🤖 AI Summary
To address the explosive sampling overhead induced by collaborative subcircuit execution in large-scale quantum circuit simulation on NISQ-era hardware, this paper proposes ShotQC—a framework enabling distributed subcircuit execution and intelligent post-processing without increasing classical computational complexity. Its core contributions are threefold: (1) the first joint optimization of shot distribution adaptation and circuit-cutting parameterization, achieving subexponential—rather than exponential—scaling of sampling cost with respect to the number of cuts; (2) variance-aware subcircuit resource scheduling; (3) degrees-of-freedom-controllable parametric post-processing integrated with quantum-classical co-optimization. Evaluated on diverse benchmark circuits, ShotQC reduces sampling overhead by up to 92% while maintaining linear scaling of classical post-processing time, demonstrating high efficiency and scalability for real quantum hardware.
📝 Abstract
The recent quantum circuit cutting technique enables simulating large quantum circuits on distributed smaller devices, significantly extending the capabilities of current noisy intermediate-scale quantum (NISQ) hardware.
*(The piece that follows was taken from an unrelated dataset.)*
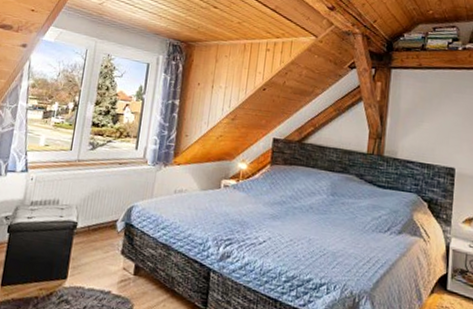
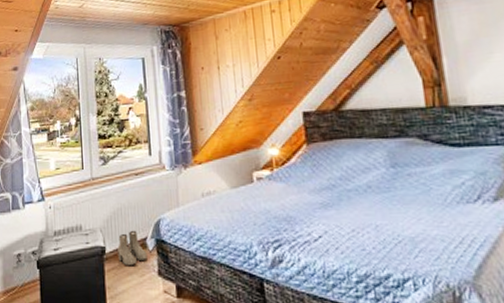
boots: none [87,211,115,243] -> present [117,230,147,266]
However, this method incurs substantial classical postprocessing and additional quantum resource demands, as both postprocessing complexity and sampling overhead scale exponentially with the number of cuts introduced. In this work, we propose an enhanced circuit cutting framework ShotQC with effective sampling overhead reduction. It effectively reduces sampling overhead through two key optimizations: shot distribution and cut parameterization. The former employs an adaptive Monte Carlo method to dynamically allocate more quantum resources to subcircuit configurations that contribute more to variance in the final outcome. The latter leverages additional degrees of freedom in postprocessing to further suppress variance. By integrating these optimization methods, ShotQC achieves significant reductions in sampling overhead without increasing classical postprocessing complexity, as demonstrated on a range of benchmark circuits.